まあ、俺もその立場だったらそうなるけど。
「ダメねぇ。この程度レジストしてもらわないと、少しも楽しめないわ」
うふふふふ……と笑みが深まるメディーさん。
それはもう美貌を通り越して怖い。怖いよ。
「あら、手が滑ったわ……」
そんな事を言いながら右手をふいっと振った。
滑るも何も、何かを支えたり持ったりしてるわけじゃないんだけど。
たったそれだけで、氷柱にピシッと斜めに亀裂が入った。
その亀裂に合わせ氷柱の地上2mくらいのところから上が滑り落ちた。それはまさに氷漬けの男の頭上スレスレだ。
あれがもう少し下だったら男の首ごとすべり落ちていたんじゃないだろうか。
「「ひぃぃぃっ!?」」
男二人はその場で腰を抜かしてしまった。
と、言うか、
「おい!? 死んでないよな!?」
慌てて問う俺。
「あら、大丈夫よ。次で死ぬから」
良い笑顔で振り返るメディー。
「いやいやいやいや! 殺すなよ!」
そんな寝覚めの悪いことはやめて欲しい。
ていうか、このまま放置しても死んでしまいそうだ。なにせ氷の中で凍り付いているのだ。呼吸も出来なければ鼓動もできないだろう。
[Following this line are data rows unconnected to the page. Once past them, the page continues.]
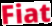
Fiat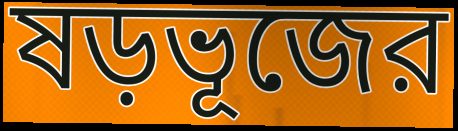
ষড়ভূজেরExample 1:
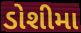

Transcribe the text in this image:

ડોશીમા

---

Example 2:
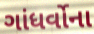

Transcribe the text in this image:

ગાંધર્વોના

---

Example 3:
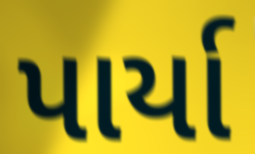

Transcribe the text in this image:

પાર્યા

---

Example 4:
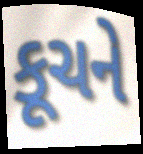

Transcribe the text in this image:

કૂચને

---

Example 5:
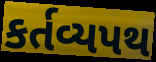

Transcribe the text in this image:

કર્તવ્યપથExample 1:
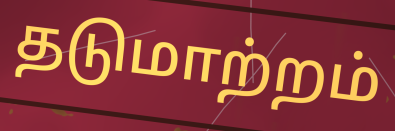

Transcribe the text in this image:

தடுமாற்றம்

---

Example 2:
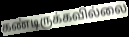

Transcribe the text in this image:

கண்டிருக்கவில்லை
というかどうなってんの? 中まで凍ってんの?
「さっさと開放してやれよ!」
「しかたないわねぇ」
そんなに焦らなくてもすぐには死なないわよとか言いながら氷を解く。
氷の柱が瞬時に粉々になり、崩れ落ちた。
俺も含めて男たちは全員、中身ごと死んだと思った。
「あ、ああ、ああああああ……」
粉々になった氷の中から男が姿を現した。
自分が直面した状況に放心しているようで、言葉にならない音を口から漏らしていた。
生きてて良かった。本人が一番そう思っているだろうけど、俺も同じくらい思っているはずだ。
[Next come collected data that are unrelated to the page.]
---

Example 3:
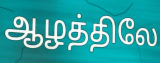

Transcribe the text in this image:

ஆழத்திலே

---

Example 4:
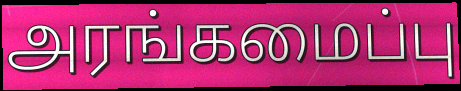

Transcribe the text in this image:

அரங்கமைப்பு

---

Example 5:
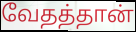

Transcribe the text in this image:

வேதத்தான்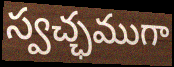
స్వచ్ఛముగా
「まあ、これに懲りたら調子に乗って知らない相手にちょっかい出さないことだな」
内心ドキドキしながらも、表面的には平静を装って男たちに声をかける。
『さすが悠太ね!』
『普段からの修行の成果ですね』
何がさすがだ。修行とかそんなことは言わなくてよろしい。
表情筋は鍛えてなんぼだ。
男たちは声も出せずに頷きまくっている。
「ほら、もう行っていいから気をつけて帰れよ」
若干物足りなさそうなメディーをスルーしつつ、男たちを見逃すことにする。
「「「ひいいいいいっ」」」
謎の悲鳴を上げながら走り去ろうとしている男たち。
考えてみればかわいそうなものだ。
綺麗なお姉さんと仲良くするために絡んだら、氷漬けにされて死に直面するとか。しかもこんな田舎の街で。始まりの村の中でラスボスが出てきたようなもんか。
もうこんな危険に出会うことは無いだろう。大人しく生きてくれ。
そんなことを考えた俺だった。
あれ、日付が変わってる……
昨日のうちに上げたかったのですが、更新しておきます。